Decentral Talk Live features a diverse collection of guests this week from all over the decentralized and disruptive technology community. Topics include security and regulatory compliance, publishing, branding, web-development, and building features on top of the Bitcoin blockchain.
Balancing security and privacy with regulatory compliance is a tricky business when it comes to digital currencies. This week, DTL talks with Amber Scott, founder and “Chief AML Ninja” of Outlier Services. Scott is a Certified Anti-Money Laundering Specialist (CAMS) and a Certified Privacy Professional (CIPP) with a degree in psychology from the University of Waterloo, where she helped develop the first applied psychology course on criminal profiling. In 2013, she founded Outlier Solutions to provide AML and CTF compliance for financial services (including casinos, insurance, accountants, real estate, securities/investments, digital currencies and more). Among other security-related topics, Scott delves into the complex world of financial regulation and gives tips on dealing with banks — always a tricky problem for Bitcoin companies.
Craig Sellars, the CTO of the Mastercoin Foundation, joins DTL to discuss its communications protocol. Mastercoin uses the Bitcoin blockchain to enable features such as smart contracts, user currencies and decentralized peer-to-peer exchanges. A common analogy used to describe the relation of the Master Protocol to Bitcoin is that of HTTP to TCP/IP. Like the Master Protocol, HTTP is the application layer for the more fundamental transport and internet layers of TCP/IP, such as Bitcoin.
As co-founder and CTO of Tether, Sellars also answers questions about this fiat currency token platform on the Bitcoin blockchain. Tether aims to provide a quick and secure way to store, send and receive real-world currency as if it were bitcoin.

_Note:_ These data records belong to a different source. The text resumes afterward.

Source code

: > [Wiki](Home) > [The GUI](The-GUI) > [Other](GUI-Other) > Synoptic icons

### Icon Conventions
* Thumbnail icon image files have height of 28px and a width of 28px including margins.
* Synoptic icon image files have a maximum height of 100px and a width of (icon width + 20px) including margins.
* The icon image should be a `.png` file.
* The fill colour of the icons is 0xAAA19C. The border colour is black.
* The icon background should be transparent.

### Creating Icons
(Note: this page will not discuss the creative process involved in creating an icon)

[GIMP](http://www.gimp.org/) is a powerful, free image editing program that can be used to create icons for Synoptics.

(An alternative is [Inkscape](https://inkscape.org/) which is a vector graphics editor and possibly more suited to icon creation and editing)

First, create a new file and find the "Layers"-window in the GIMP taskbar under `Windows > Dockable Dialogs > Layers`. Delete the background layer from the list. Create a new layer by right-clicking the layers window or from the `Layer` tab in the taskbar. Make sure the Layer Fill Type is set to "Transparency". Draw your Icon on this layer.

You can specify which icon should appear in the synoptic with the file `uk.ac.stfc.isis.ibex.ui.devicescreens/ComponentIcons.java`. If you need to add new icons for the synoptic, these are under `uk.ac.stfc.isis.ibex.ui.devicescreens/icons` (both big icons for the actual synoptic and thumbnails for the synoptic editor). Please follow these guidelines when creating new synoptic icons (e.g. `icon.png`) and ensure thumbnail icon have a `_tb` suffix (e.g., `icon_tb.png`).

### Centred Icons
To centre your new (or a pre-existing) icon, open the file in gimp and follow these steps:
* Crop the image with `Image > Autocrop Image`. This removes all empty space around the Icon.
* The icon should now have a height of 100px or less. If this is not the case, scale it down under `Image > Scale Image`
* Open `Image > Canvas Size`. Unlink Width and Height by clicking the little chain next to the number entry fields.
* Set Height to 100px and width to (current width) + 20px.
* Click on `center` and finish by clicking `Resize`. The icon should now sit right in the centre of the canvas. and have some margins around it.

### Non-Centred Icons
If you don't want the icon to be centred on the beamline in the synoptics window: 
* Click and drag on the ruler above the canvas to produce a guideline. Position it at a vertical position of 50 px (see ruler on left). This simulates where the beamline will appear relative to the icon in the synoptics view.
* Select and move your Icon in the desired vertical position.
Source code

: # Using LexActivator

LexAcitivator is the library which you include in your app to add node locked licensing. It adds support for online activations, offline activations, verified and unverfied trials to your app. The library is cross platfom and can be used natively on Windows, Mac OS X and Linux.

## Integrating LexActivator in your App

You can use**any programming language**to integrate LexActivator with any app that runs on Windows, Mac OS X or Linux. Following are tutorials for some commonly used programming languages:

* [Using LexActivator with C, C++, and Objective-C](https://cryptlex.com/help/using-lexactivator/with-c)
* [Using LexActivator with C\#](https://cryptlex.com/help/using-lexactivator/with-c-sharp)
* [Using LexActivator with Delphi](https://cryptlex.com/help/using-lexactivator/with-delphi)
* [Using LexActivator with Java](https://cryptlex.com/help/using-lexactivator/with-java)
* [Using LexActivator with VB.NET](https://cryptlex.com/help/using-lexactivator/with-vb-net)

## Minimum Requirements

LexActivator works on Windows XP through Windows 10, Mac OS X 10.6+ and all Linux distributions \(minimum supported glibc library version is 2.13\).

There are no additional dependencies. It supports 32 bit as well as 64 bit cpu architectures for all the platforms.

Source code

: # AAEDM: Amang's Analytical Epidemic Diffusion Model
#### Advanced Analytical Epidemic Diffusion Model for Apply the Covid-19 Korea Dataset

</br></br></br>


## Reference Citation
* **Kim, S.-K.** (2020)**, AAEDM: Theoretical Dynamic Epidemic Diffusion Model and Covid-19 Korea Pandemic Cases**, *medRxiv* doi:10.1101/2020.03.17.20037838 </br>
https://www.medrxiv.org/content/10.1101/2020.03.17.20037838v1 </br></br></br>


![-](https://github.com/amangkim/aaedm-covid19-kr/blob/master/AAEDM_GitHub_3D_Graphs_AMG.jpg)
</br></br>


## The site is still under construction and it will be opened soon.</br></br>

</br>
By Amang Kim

Themes for this week will also include communication and marketing in the Bitcoin space.
Rik Willard, CEO of MintCombine, a think tank and product lab delivering blockchain solutions for brands and causes, will talk about the challenges of navigating the complex economic environment of emerging decentralized digital engagement ecosystems.
Mitchell Callahan, Founder and COO at Saucal, will provide insight into his Bitcoin & web application development firm.
Jeffrey Tucker, Chief Liberty Officer of Liberty.me, a subscription-based, action-focused social and publishing platform for the liberty minded, will share his enthusiasm for sharing and promoting ideas that support freedom.
Decentral Talk Live airs new episodes at 3 pm EST, Monday through Friday, on decentral.tv.
Bitsquare is an open source, completely decentralized bitcoin exchange. Founder and developer, Manfred Karrer, discusses his project and his ideals with Ethan Wilding and guest host, Hai Nguyen. Bitsquare is based on the concept of “no single point of failure” and decentralization. Karrer also discusses the concept of peer-to-peer arbitration.
Andrew Lee of purse.io answers questions partially sourced from the bitcoin community. Purse.io’s model of selling Amazon giftcards for bitcoins is both controversial and exciting for people who want to buy bitcoins without going through the lengthy verification processes associated with exchanges. It also facilitates purchases through Amazon at a discount for people who want to shop with bitcoin. The DTL audience sent in some hard-hitting questions, and Andrew Lee has promised to answer them “head-on.”
Other guests this week will include Gerald Cotten of the Canadian exchange, QuadricaCX, as well as Mitchell Callahan, founder of Saucal, a marketing and brand development company that integrates bitcoin into its clients’ growth strategies.